[DATA Boundary: Start]

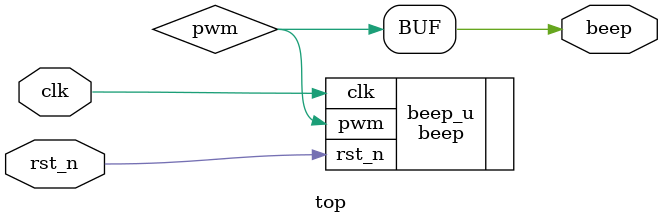
<source format=v>
module top (
    input  wire clk,
    input  wire rst_n,
    output wire beep
);
    

wire pwm;
    
    assign beep = pwm;

   beep beep_u (
       .clk(clk),
       .rst_n(rst_n),
       .pwm(pwm)
   );


endmodule
</source>
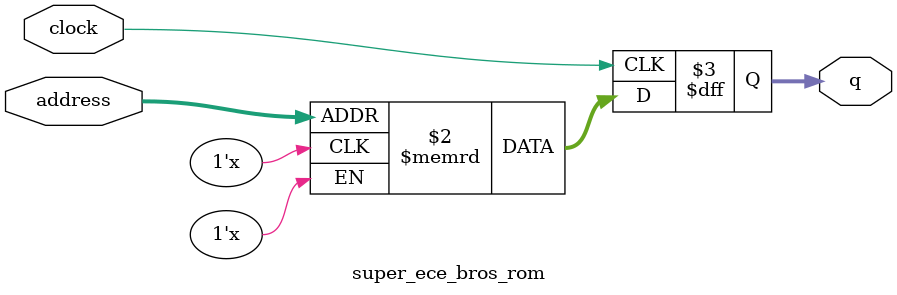
<source format=sv>
module super_ece_bros_rom (
	input logic clock,
	input logic [13:0] address,
	output logic [1:0] q
);

logic [1:0] memory [0:15487] /* synthesis ram_init_file = "./super_ece_bros/super_ece_bros.mif" */;

always_ff @ (posedge clock) begin
	q <= memory[address];
end

endmodule

</source>
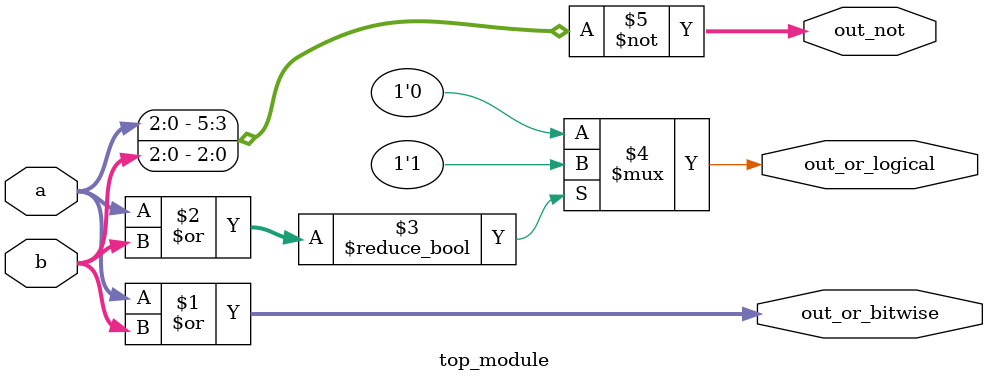
<source format=sv>
module top_module(
    input [2:0] a, 
    input [2:0] b, 
    output [2:0] out_or_bitwise,
    output out_or_logical,
    output [5:0] out_not
);

    assign out_or_bitwise = a | b;
    assign out_or_logical = (a | b) ? 1'b1 : 1'b0;
    assign out_not = ~{a, b};

endmodule

</source>
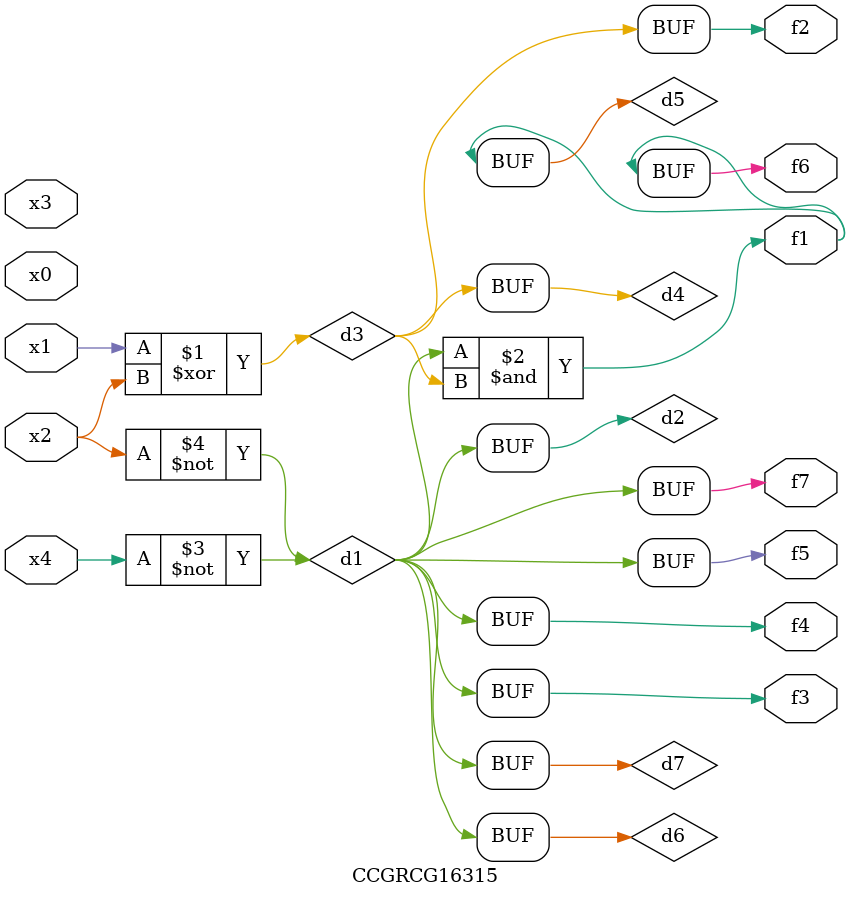
<source format=v>
module CCGRCG16315(
	input x0, x1, x2, x3, x4,
	output f1, f2, f3, f4, f5, f6, f7
);

	wire d1, d2, d3, d4, d5, d6, d7;

	not (d1, x4);
	not (d2, x2);
	xor (d3, x1, x2);
	buf (d4, d3);
	and (d5, d1, d3);
	buf (d6, d1, d2);
	buf (d7, d2);
	assign f1 = d5;
	assign f2 = d4;
	assign f3 = d7;
	assign f4 = d7;
	assign f5 = d7;
	assign f6 = d5;
	assign f7 = d7;
endmodule

</source>
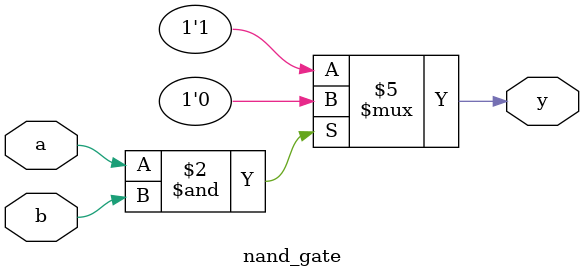
<source format=v>
module nand_gate(input a,b,output reg y);
always @(*)begin
if(~(a&b))
y=1;
else
y=0;
end
endmodule

</source>
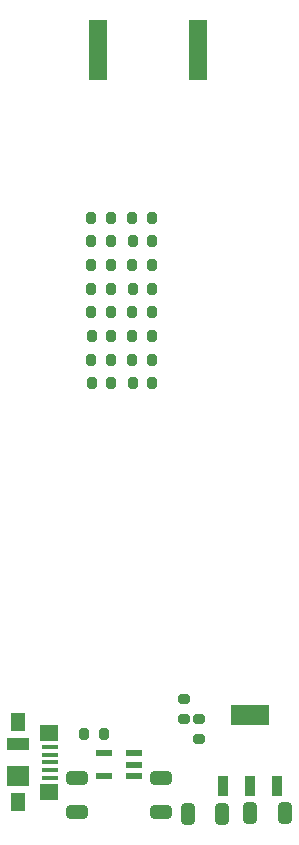
<source format=gbp>
G04 #@! TF.GenerationSoftware,KiCad,Pcbnew,(7.0.0)*
G04 #@! TF.CreationDate,2023-03-12T21:45:25+01:00*
G04 #@! TF.ProjectId,tracker,74726163-6b65-4722-9e6b-696361645f70,rev?*
G04 #@! TF.SameCoordinates,Original*
G04 #@! TF.FileFunction,Paste,Bot*
G04 #@! TF.FilePolarity,Positive*
%FSLAX46Y46*%
G04 Gerber Fmt 4.6, Leading zero omitted, Abs format (unit mm)*
G04 Created by KiCad (PCBNEW (7.0.0)) date 2023-03-12 21:45:25*
%MOMM*%
%LPD*%
G01*
G04 APERTURE LIST*
G04 Aperture macros list*
%AMRoundRect*
0 Rectangle with rounded corners*
0 $1 Rounding radius*
0 $2 $3 $4 $5 $6 $7 $8 $9 X,Y pos of 4 corners*
0 Add a 4 corners polygon primitive as box body*
4,1,4,$2,$3,$4,$5,$6,$7,$8,$9,$2,$3,0*
0 Add four circle primitives for the rounded corners*
1,1,$1+$1,$2,$3*
1,1,$1+$1,$4,$5*
1,1,$1+$1,$6,$7*
1,1,$1+$1,$8,$9*
0 Add four rect primitives between the rounded corners*
20,1,$1+$1,$2,$3,$4,$5,0*
20,1,$1+$1,$4,$5,$6,$7,0*
20,1,$1+$1,$6,$7,$8,$9,0*
20,1,$1+$1,$8,$9,$2,$3,0*%
G04 Aperture macros list end*
%ADD10RoundRect,0.200000X-0.200000X-0.275000X0.200000X-0.275000X0.200000X0.275000X-0.200000X0.275000X0*%
%ADD11R,1.380000X0.450000*%
%ADD12R,1.900000X1.800000*%
%ADD13R,1.300000X1.650000*%
%ADD14R,1.550000X1.425000*%
%ADD15R,1.900000X1.000000*%
%ADD16R,1.400000X0.600000*%
%ADD17RoundRect,0.250000X-0.650000X0.325000X-0.650000X-0.325000X0.650000X-0.325000X0.650000X0.325000X0*%
%ADD18RoundRect,0.200000X-0.275000X0.200000X-0.275000X-0.200000X0.275000X-0.200000X0.275000X0.200000X0*%
%ADD19R,1.500000X5.080000*%
%ADD20RoundRect,0.200000X0.200000X0.275000X-0.200000X0.275000X-0.200000X-0.275000X0.200000X-0.275000X0*%
%ADD21R,0.900000X1.800000*%
%ADD22R,3.200000X1.800000*%
%ADD23RoundRect,0.250000X0.325000X0.650000X-0.325000X0.650000X-0.325000X-0.650000X0.325000X-0.650000X0*%
%ADD24RoundRect,0.250000X-0.325000X-0.650000X0.325000X-0.650000X0.325000X0.650000X-0.325000X0.650000X0*%
G04 APERTURE END LIST*
D10*
G04 #@! TO.C,R5*
X137100000Y-105700000D03*
X138750000Y-105700000D03*
G04 #@! TD*
D11*
G04 #@! TO.C,J3*
X134159999Y-109399999D03*
X134159999Y-108749999D03*
X134159999Y-108099999D03*
X134159999Y-107449999D03*
X134159999Y-106799999D03*
D12*
X131499999Y-109249999D03*
D13*
X131499999Y-104724999D03*
X131499999Y-111474999D03*
D14*
X134074999Y-110587499D03*
D15*
X131499999Y-106549999D03*
D14*
X134074999Y-105612499D03*
G04 #@! TD*
D16*
G04 #@! TO.C,IC1*
X141249999Y-107349999D03*
X141249999Y-108299999D03*
X141249999Y-109249999D03*
X138749999Y-109249999D03*
X138749999Y-107349999D03*
G04 #@! TD*
D17*
G04 #@! TO.C,C8*
X136500000Y-109400000D03*
X136500000Y-112350000D03*
G04 #@! TD*
G04 #@! TO.C,C7*
X143600000Y-109400000D03*
X143600000Y-112350000D03*
G04 #@! TD*
D18*
G04 #@! TO.C,R4*
X145500000Y-104425000D03*
X145500000Y-102775000D03*
G04 #@! TD*
G04 #@! TO.C,R3*
X146800000Y-106125000D03*
X146800000Y-104475000D03*
G04 #@! TD*
D19*
G04 #@! TO.C,AE1*
X138249999Y-47799999D03*
X146749999Y-47799999D03*
G04 #@! TD*
D20*
G04 #@! TO.C,JP6*
X142815000Y-66000000D03*
X141165000Y-66000000D03*
G04 #@! TD*
G04 #@! TO.C,JP13*
X139325000Y-74000000D03*
X137675000Y-74000000D03*
G04 #@! TD*
D21*
G04 #@! TO.C,PS1*
X153399999Y-110099999D03*
X151099999Y-110099999D03*
X148799999Y-110099999D03*
D22*
X151099999Y-104099999D03*
G04 #@! TD*
D20*
G04 #@! TO.C,JP7*
X139335000Y-68000000D03*
X137685000Y-68000000D03*
G04 #@! TD*
G04 #@! TO.C,JP15*
X139345000Y-76000000D03*
X137695000Y-76000000D03*
G04 #@! TD*
D23*
G04 #@! TO.C,C6*
X148775000Y-112500000D03*
X145825000Y-112500000D03*
G04 #@! TD*
D20*
G04 #@! TO.C,JP14*
X142815000Y-74000000D03*
X141165000Y-74000000D03*
G04 #@! TD*
G04 #@! TO.C,JP12*
X142815000Y-72000000D03*
X141165000Y-72000000D03*
G04 #@! TD*
G04 #@! TO.C,JP3*
X139325000Y-64000000D03*
X137675000Y-64000000D03*
G04 #@! TD*
G04 #@! TO.C,JP5*
X139335000Y-66000000D03*
X137685000Y-66000000D03*
G04 #@! TD*
G04 #@! TO.C,JP8*
X142825000Y-68000000D03*
X141175000Y-68000000D03*
G04 #@! TD*
G04 #@! TO.C,JP11*
X139345000Y-72000000D03*
X137695000Y-72000000D03*
G04 #@! TD*
G04 #@! TO.C,JP9*
X139335000Y-70000000D03*
X137685000Y-70000000D03*
G04 #@! TD*
D24*
G04 #@! TO.C,C5*
X151125000Y-112400000D03*
X154075000Y-112400000D03*
G04 #@! TD*
D20*
G04 #@! TO.C,JP1*
X139335000Y-62000000D03*
X137685000Y-62000000D03*
G04 #@! TD*
G04 #@! TO.C,JP10*
X142815000Y-70000000D03*
X141165000Y-70000000D03*
G04 #@! TD*
G04 #@! TO.C,JP4*
X142825000Y-64000000D03*
X141175000Y-64000000D03*
G04 #@! TD*
G04 #@! TO.C,JP2*
X142815000Y-62000000D03*
X141165000Y-62000000D03*
G04 #@! TD*
G04 #@! TO.C,JP16*
X142825000Y-76000000D03*
X141175000Y-76000000D03*
G04 #@! TD*
M02*

</source>
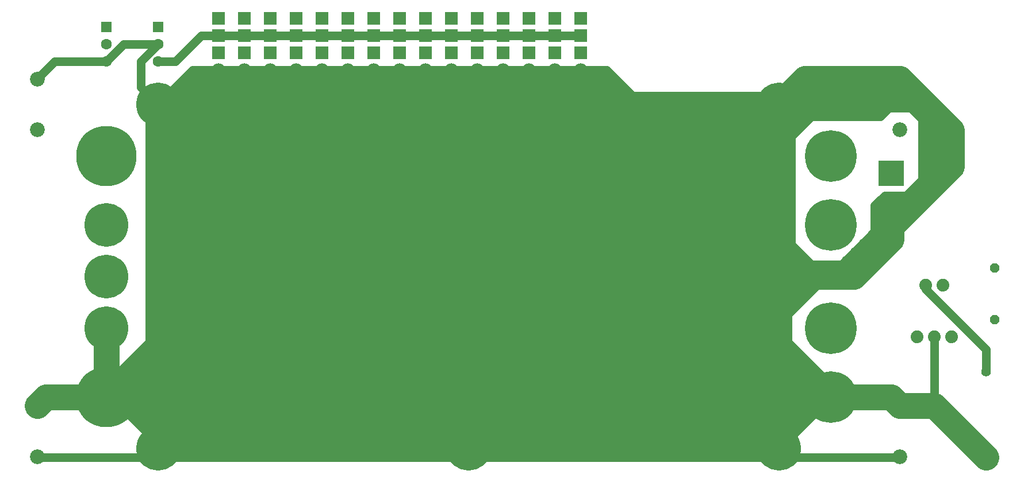
<source format=gbl>
G75*
G70*
%OFA0B0*%
%FSLAX24Y24*%
%IPPOS*%
%LPD*%
%AMOC8*
5,1,8,0,0,1.08239X$1,22.5*
%
%ADD10R,0.1500X0.1500*%
%ADD11C,0.1500*%
%ADD12C,0.0740*%
%ADD13C,0.0550*%
%ADD14C,0.3000*%
%ADD15C,0.3500*%
%ADD16C,0.2540*%
%ADD17OC8,0.0520*%
%ADD18C,0.0860*%
%ADD19C,0.0780*%
%ADD20R,0.0780X0.0780*%
%ADD21R,0.0630X0.0630*%
%ADD22C,0.0630*%
%ADD23C,0.0500*%
%ADD24C,0.1500*%
D10*
X052101Y018101D03*
D11*
X052101Y014996D03*
D12*
X054101Y011601D03*
X055101Y011601D03*
X055601Y008601D03*
X054601Y008601D03*
X053601Y008601D03*
D13*
X057601Y006561D03*
X057601Y001640D03*
D14*
X048601Y005101D03*
X048601Y009101D03*
X048601Y015101D03*
X048601Y019101D03*
D15*
X006601Y019101D03*
X006601Y005101D03*
D16*
X009601Y002101D03*
X006601Y009101D03*
X006601Y012101D03*
X006601Y015101D03*
X009601Y022101D03*
X027601Y022101D03*
X045601Y022101D03*
X045601Y002101D03*
X027601Y002101D03*
D17*
X058101Y009601D03*
X058101Y012601D03*
D18*
X052601Y020624D03*
X052601Y023577D03*
X052601Y004577D03*
X052601Y001624D03*
X002601Y001624D03*
X002601Y004577D03*
X002601Y020624D03*
X002601Y023577D03*
D19*
X013101Y024101D03*
X014601Y024101D03*
X016101Y024101D03*
X017601Y024101D03*
X019101Y024101D03*
X020601Y024101D03*
X022101Y024101D03*
X023601Y024101D03*
X025101Y024101D03*
X026601Y024101D03*
X028101Y024101D03*
X029601Y024101D03*
X031101Y024101D03*
X032601Y024101D03*
X034101Y024101D03*
D20*
X034101Y025101D03*
X034101Y026101D03*
X032601Y026101D03*
X031101Y026101D03*
X031101Y025101D03*
X032601Y025101D03*
X029601Y025101D03*
X028101Y025101D03*
X028101Y026101D03*
X029601Y026101D03*
X029601Y027101D03*
X028101Y027101D03*
X026601Y027101D03*
X025101Y027101D03*
X023601Y027101D03*
X022101Y027101D03*
X020601Y027101D03*
X019101Y027101D03*
X017601Y027101D03*
X016101Y027101D03*
X014601Y027101D03*
X013101Y027101D03*
X013101Y026101D03*
X013101Y025101D03*
X014601Y025101D03*
X016101Y025101D03*
X017601Y025101D03*
X019101Y025101D03*
X020601Y025101D03*
X020601Y026101D03*
X019101Y026101D03*
X017601Y026101D03*
X016101Y026101D03*
X014601Y026101D03*
X022101Y026101D03*
X023601Y026101D03*
X023601Y025101D03*
X022101Y025101D03*
X025101Y025101D03*
X026601Y025101D03*
X026601Y026101D03*
X025101Y026101D03*
X031101Y027101D03*
X032601Y027101D03*
X034101Y027101D03*
D21*
X009601Y026601D03*
X006601Y026601D03*
D22*
X006601Y025601D03*
X006601Y024601D03*
X009601Y024601D03*
X009601Y025601D03*
D23*
X009101Y001601D02*
X002601Y001601D01*
X008114Y004588D02*
X048088Y004588D01*
X047589Y004089D02*
X008612Y004089D01*
X009111Y003591D02*
X047091Y003591D01*
X046592Y003092D02*
X009610Y003092D01*
X010108Y002594D02*
X046094Y002594D01*
X045601Y002101D02*
X010601Y002101D01*
X007101Y005601D01*
X009601Y008101D01*
X009601Y022101D01*
X011601Y024101D01*
X035601Y024101D01*
X037601Y022101D01*
X045601Y022101D01*
X047101Y023601D01*
X052601Y023601D01*
X055601Y020601D01*
X055601Y018601D01*
X049101Y012101D01*
X047601Y012101D01*
X045601Y010101D01*
X045601Y008101D01*
X048601Y005101D01*
X045601Y002101D01*
X046101Y001601D01*
X052601Y001601D01*
X054601Y004601D02*
X054601Y008601D01*
X054101Y011351D02*
X057601Y007851D01*
X057601Y006601D01*
X048586Y005086D02*
X007615Y005086D01*
X007117Y005585D02*
X048117Y005585D01*
X047618Y006083D02*
X007583Y006083D01*
X008082Y006582D02*
X047120Y006582D01*
X046621Y007080D02*
X008580Y007080D01*
X009079Y007579D02*
X046123Y007579D01*
X045624Y008077D02*
X009577Y008077D01*
X009601Y008576D02*
X045601Y008576D01*
X045601Y009075D02*
X009601Y009075D01*
X009601Y009573D02*
X045601Y009573D01*
X045601Y010072D02*
X009601Y010072D01*
X009601Y010570D02*
X046070Y010570D01*
X046569Y011069D02*
X009601Y011069D01*
X009601Y011567D02*
X047067Y011567D01*
X047566Y012066D02*
X009601Y012066D01*
X009601Y012564D02*
X049564Y012564D01*
X049271Y012846D02*
X049160Y012801D01*
X047660Y012801D01*
X047541Y012801D01*
X047431Y012846D01*
X046431Y013846D01*
X046346Y013931D01*
X046301Y014041D01*
X046301Y018041D01*
X046301Y018660D01*
X046301Y020041D01*
X046301Y020160D01*
X046346Y020271D01*
X046846Y020771D01*
X047346Y021271D01*
X047431Y021355D01*
X047541Y021401D01*
X051476Y021401D01*
X051846Y021771D01*
X051931Y021855D01*
X052041Y021901D01*
X053041Y021901D01*
X053160Y021901D01*
X053271Y021855D01*
X053771Y021355D01*
X053855Y021271D01*
X053901Y021160D01*
X053901Y018160D01*
X053901Y017910D01*
X053901Y017791D01*
X053855Y017681D01*
X053105Y016931D01*
X053021Y016846D01*
X052910Y016801D01*
X051725Y016801D01*
X051151Y016226D01*
X051151Y014910D01*
X051151Y014791D01*
X051105Y014681D01*
X050855Y014431D01*
X049355Y012931D01*
X049271Y012846D01*
X049487Y013063D02*
X050063Y013063D01*
X049986Y013561D02*
X050561Y013561D01*
X050484Y014060D02*
X051060Y014060D01*
X050983Y014559D02*
X051559Y014559D01*
X051151Y015057D02*
X052057Y015057D01*
X052556Y015556D02*
X051151Y015556D01*
X051151Y016054D02*
X053054Y016054D01*
X053553Y016553D02*
X051477Y016553D01*
X053226Y017051D02*
X054051Y017051D01*
X053724Y017550D02*
X054550Y017550D01*
X055048Y018048D02*
X053901Y018048D01*
X053901Y018547D02*
X055547Y018547D01*
X055601Y019045D02*
X053901Y019045D01*
X053901Y019544D02*
X055601Y019544D01*
X055601Y020043D02*
X053901Y020043D01*
X053901Y020541D02*
X055601Y020541D01*
X055162Y021040D02*
X053901Y021040D01*
X053588Y021538D02*
X054663Y021538D01*
X054165Y022037D02*
X009601Y022037D01*
X009601Y022101D02*
X011601Y024101D01*
X013101Y024101D01*
X014601Y024101D01*
X016101Y024101D01*
X017601Y024101D01*
X019101Y024101D01*
X020601Y024101D01*
X022101Y024101D01*
X023601Y024101D01*
X025101Y024101D01*
X026601Y024101D01*
X028101Y024101D01*
X029601Y024101D01*
X031101Y024101D01*
X032601Y024101D01*
X034101Y024101D01*
X035601Y024101D01*
X037601Y022101D01*
X037166Y022535D02*
X010035Y022535D01*
X009601Y022101D02*
X008601Y023101D01*
X008601Y024601D01*
X009601Y025601D01*
X007601Y025601D01*
X006601Y024601D01*
X003601Y024601D01*
X002601Y023601D01*
X009601Y024601D02*
X010601Y024601D01*
X012101Y026101D01*
X013101Y026101D01*
X014601Y026101D01*
X016101Y026101D01*
X017601Y026101D01*
X019101Y026101D01*
X020601Y026101D01*
X022101Y026101D01*
X023601Y026101D01*
X025101Y026101D01*
X026601Y026101D01*
X028101Y026101D01*
X029601Y026101D01*
X031101Y026101D01*
X032601Y026101D01*
X034101Y026101D01*
X035671Y024031D02*
X011531Y024031D01*
X011032Y023532D02*
X036169Y023532D01*
X036668Y023034D02*
X010534Y023034D01*
X009601Y021538D02*
X051614Y021538D01*
X053666Y022535D02*
X046035Y022535D01*
X046534Y023034D02*
X053168Y023034D01*
X052669Y023532D02*
X047032Y023532D01*
X047115Y021040D02*
X009601Y021040D01*
X009601Y020541D02*
X046617Y020541D01*
X046301Y020043D02*
X009601Y020043D01*
X009601Y019544D02*
X046301Y019544D01*
X046301Y019045D02*
X009601Y019045D01*
X009601Y018547D02*
X046301Y018547D01*
X046301Y018048D02*
X009601Y018048D01*
X009601Y017550D02*
X046301Y017550D01*
X046301Y017051D02*
X009601Y017051D01*
X009601Y016553D02*
X046301Y016553D01*
X046301Y016054D02*
X009601Y016054D01*
X009601Y015556D02*
X046301Y015556D01*
X046301Y015057D02*
X009601Y015057D01*
X009601Y014559D02*
X046301Y014559D01*
X046301Y014060D02*
X009601Y014060D01*
X009601Y013561D02*
X046716Y013561D01*
X047214Y013063D02*
X009601Y013063D01*
X009601Y002101D02*
X009101Y001601D01*
X054101Y011351D02*
X054101Y011601D01*
D24*
X052101Y014251D02*
X049951Y012101D01*
X047601Y012101D01*
X045601Y010101D01*
X045601Y008101D01*
X048601Y005101D01*
X052101Y005101D01*
X052601Y004601D01*
X054601Y004601D01*
X057601Y001601D01*
X048601Y005101D02*
X047601Y005101D01*
X045601Y003101D01*
X045601Y002101D01*
X009601Y002101D01*
X009601Y003101D01*
X007601Y005101D01*
X006601Y005101D01*
X003101Y005101D01*
X002601Y004601D01*
X006601Y005101D02*
X006601Y009101D01*
X009601Y008101D02*
X009601Y022101D01*
X027601Y022101D01*
X037601Y022101D01*
X045601Y022101D01*
X047101Y023601D01*
X052601Y023601D01*
X055601Y020601D01*
X055601Y018501D01*
X052101Y015001D01*
X052101Y014251D01*
X009601Y008101D02*
X006601Y005101D01*
M02*

</source>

[DATA Boundary: End]

## INSTRUCTION
Every line above in which the word "beep" occurs is to be copied.

## COMPLETED TASK
    output wire beep
    assign beep = pwm;
   beep beep_u (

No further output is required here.